[Saved entries]

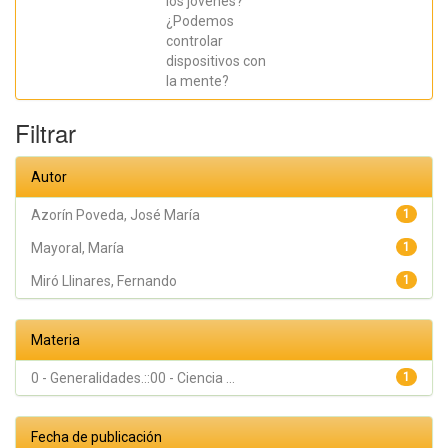
los jóvenes?
¿Podemos
controlar
dispositivos con
la mente?
Filtrar
Autor
Azorín Poveda, José María
1
Mayoral, María
1
Miró Llinares, Fernando
1
Materia
0 - Generalidades.::00 - Ciencia ...
1
Fecha de publicación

Exercise aim:
Output the text lines from the records above as a JSON list of strings, one string per line, with blank lines and the pictures left out.

Result of this task:
[
  "los jóvenes?",
  "¿Podemos",
  "controlar",
  "dispositivos con",
  "la mente?",
  "Filtrar",
  "Autor",
  "Azorín Poveda, José María",
  "1",
  "Mayoral, María",
  "1",
  "Miró Llinares, Fernando",
  "1",
  "Materia",
  "0 - Generalidades.::00 - Ciencia ...",
  "1",
  "Fecha de publicación"
]